Sulle tracce della Fermo romana

Sulle tracce della Fermo romana

Cassa di Risparmio di Fermo S.p.A.

9 Settembre 2023

Reimpiegati nelle fondazioni di Palazzo Matteucci, sede di Carifermo, e ritrovati per caso negli anni trenta del Novecento, i resti del teatro antico saranno visitabili in ottobre durante le aperture previste per la manifestazione ècultura!

 

Le stratificazioni fisiche degli edifici che hanno inglobato le strutture precedenti ne hanno permesso la conservazione: oggi sono testimonianze preziose per comprendere la storia millenaria della città marchigiana.

Firmum, questo è il nome che i Romani diedero all’insediamento villanoviano (protoetrusco) in territorio piceno, quando nel 264 a. C. lo trasformarono in una loro colonia. Da quel momento Fermo diventerà un’alleata fedele, lodata da Cicerone e Plinio il giovane. “Firmum” ovvero solida, perché costruita su una solida altura, il colle Sàbulo, in posizione dominante sulla valle del fiume Tenna, protetta dal sopraggiungere di eventuali nemici sia da terra sia da mare e in controllo delle principali vie di comunicazione e di approvvigionamento di risorse.

Una collocazione orografica felice che aveva la sua acropoli naturale sulla sommità della collina, il Girfalco, dove oggi sorge la cattedrale di Santa Maria Assunta. Questo assetto non venne stravolto dai nuovi dominatori ma l’impianto dell’urbs prevedeva una regolarizzazione e una razionalizzazione che i Romani misero in atto con la consueta abilità ingegneristica alterando la fisionomia naturale del terreno con terrazzamenti, sostruzioni e contrafforti murari. Sui versanti del Sàbulo vennero quindi costruite piazze e strade e innalzati edifici.

La stratificazione della città medievale e moderna, la scarsa documentazione archeologica e la mancanza di scavi sistematici rendono difficile oggi rileggere la struttura urbana di Firmum, le sue architetture più importanti, le emergenze monumentali.

Tuttavia, il sottosuolo cittadino è ancora ricchissimo di tracce di epoca romana. Tra le grandi opere pubbliche di cui è possibile rintracciare i resti c’è il teatro di età imperiale. Sappiamo che fu addossato al lato settentrionale del colle,
sfruttandone così il pendio naturale per appoggiare la cavea.

Contemporaneamente, a dimostrazione della saggezza costruttiva dei Romani, le opere di fondazione della cavea servirono probabilmente a contenere fenomeni di smottamento e stabilizzare il terreno.

La porzione più affascinante dell’edificio scenico è stata scoperta casualmente nel 1934 in occasione di alcuni lavori nei sotterranei di Palazzo Matteucci, sede della Cassa di Risparmio di Fermo.
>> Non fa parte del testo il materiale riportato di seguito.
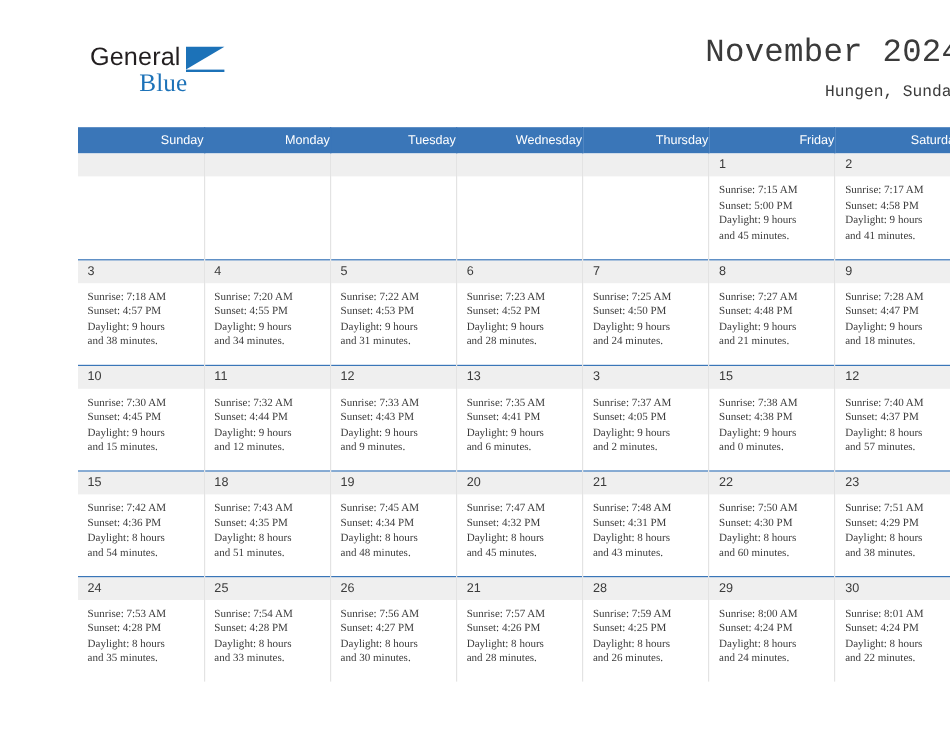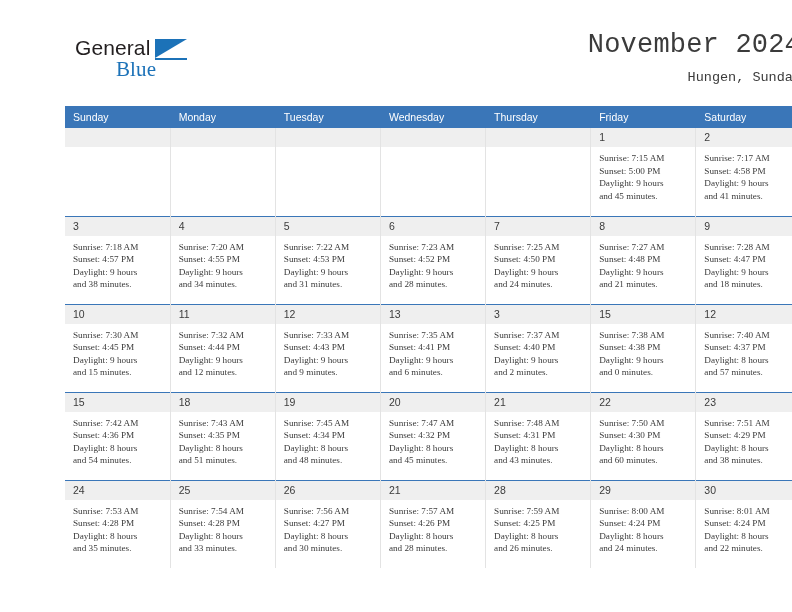--- a/index.html
+++ b/index.html
@@ -69,7 +69,7 @@
     color: #ffffff;
     font-size: 10.5px;
     font-weight: normal;
-    text-align: left;
+    text-align: right;
     padding: 5px 0 5px 8px;
     height: 19px;
     border-right: 1px solid #3a76b8;

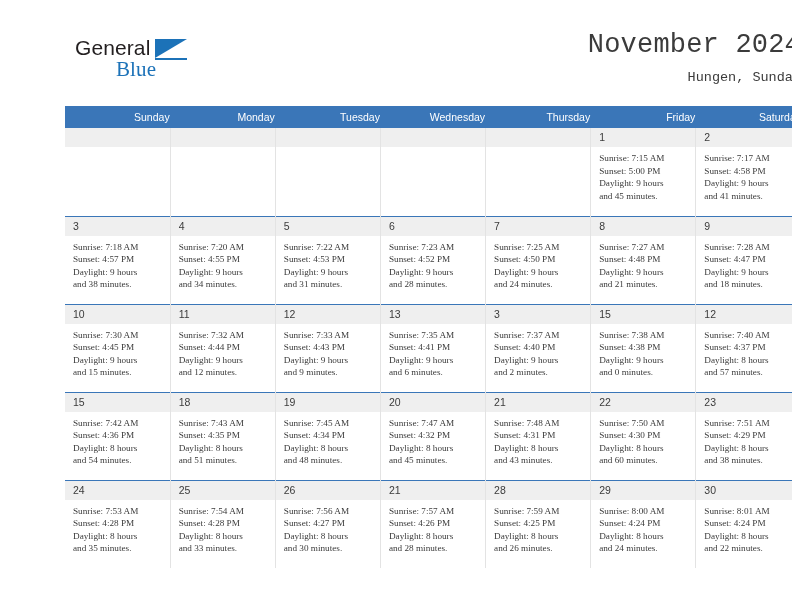--- a/index.html
+++ b/index.html
@@ -288,7 +288,7 @@
             <span class="daynum">3</span>
             <div class="events">
               <div class="event-line">Sunrise: 7:37 AM</div>
-              <div class="event-line">Sunset: 4:40 PM</div>
+              <div class="event-line">Sunset: 4:05 PM</div>
               <div class="event-line">Daylight: 9 hours</div>
               <div class="event-line">and 2 minutes.</div>
             </div>

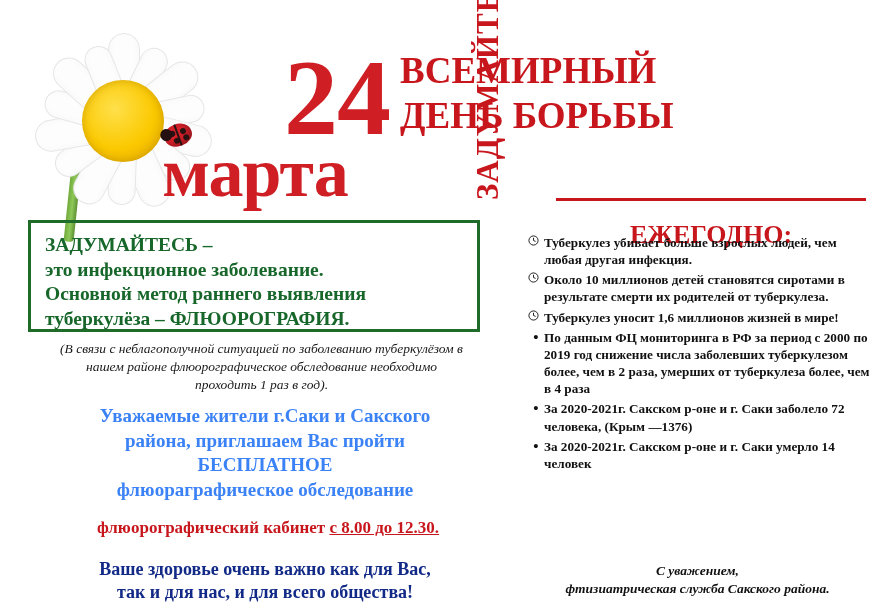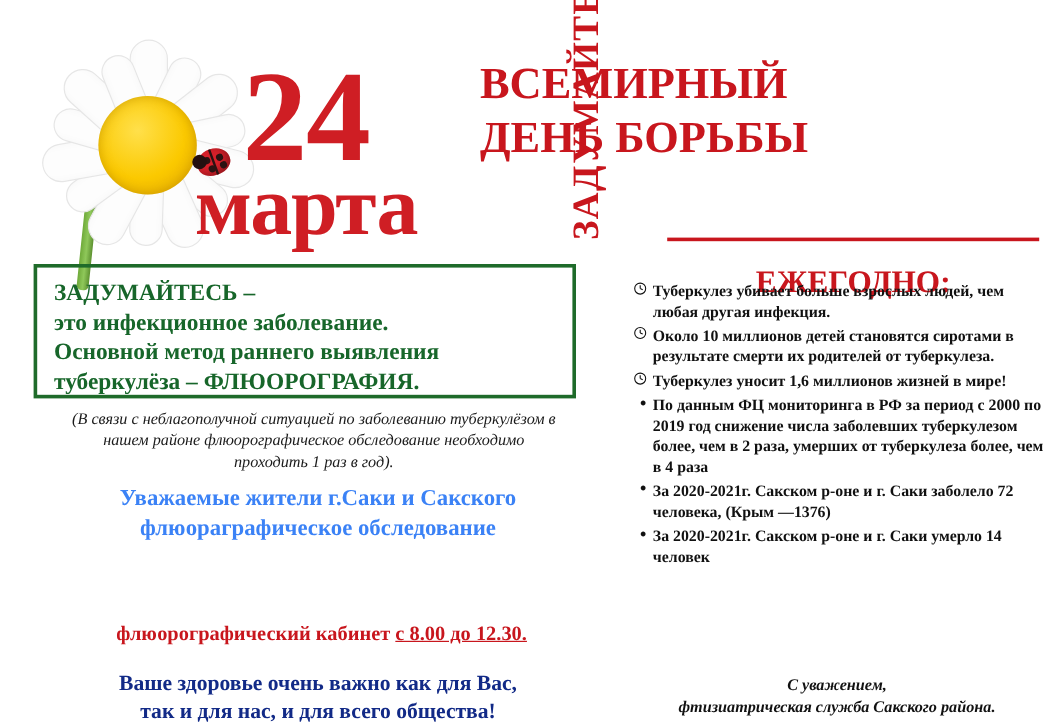--- a/index.html
+++ b/index.html
@@ -117,6 +117,7 @@
   .date-num {
     font-size: 108px;
     display: block;
+    text-align: right;
   }
   .date-month {
     font-size: 70px;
Qui, inglobato nelle fondamenta del palazzo, gli operai individuarono un muro in laterizi, alto circa 5 m, decorato da grandi nicchie inquadrate da lesene. Era situato nella parte più bassa del teatro antico, nella zona del “pone scaenam”, ovvero quella retrostante la scena, e il tratto murario doveva appartenere alla fronte esterna dell’edificio.

È stato ipotizzato che le nicchie contenessero delle statue oppure delle bocche di fontane. In un secondo ambiente dei sotterranei del palazzo, il muro romano si salda con elementi probabilmente pertinenti all’accesso esterno alla“Parados” occidentale, il corridoio di collegamento da cui gli attori entravano e uscivano dalla scena, e con un altro muro di grossi blocchi di pietra con funzioni di terrazzamento.

Il teatro fu costruito nel I sec. d.C., in età augustea, e fu restaurato sotto l’imperatore Antonino Pio (138-161), nel momento di maggior consistenza demografica della Fermo romana. Poteva contenere circa 2500 spettatori ed aveva il diametro maggiore di circa 78 metri.

Fuori terra sono visibili due muri concentrici che un tempo sostenevano la gradinata degli spettatori e che oggi delimitano un vicolo medievale.

Coeva al teatro è l’altra importantissima testimonianza conservata nel sottosuolo del centro storico: il grande e articolato impianto idrico, destinato a drenare, convogliare le acque sia di falda sia piovane e redistribuirle in tutta la città con canali sotterranei, pozzi e vasche di raccolta.

Un’opera grandiosa e particolarmente suggestiva di cui sono giunte fino a noi perfettamente conservate e visitabili le Grande Cisterne, con 30 sale comunicanti estese su 2200 mq.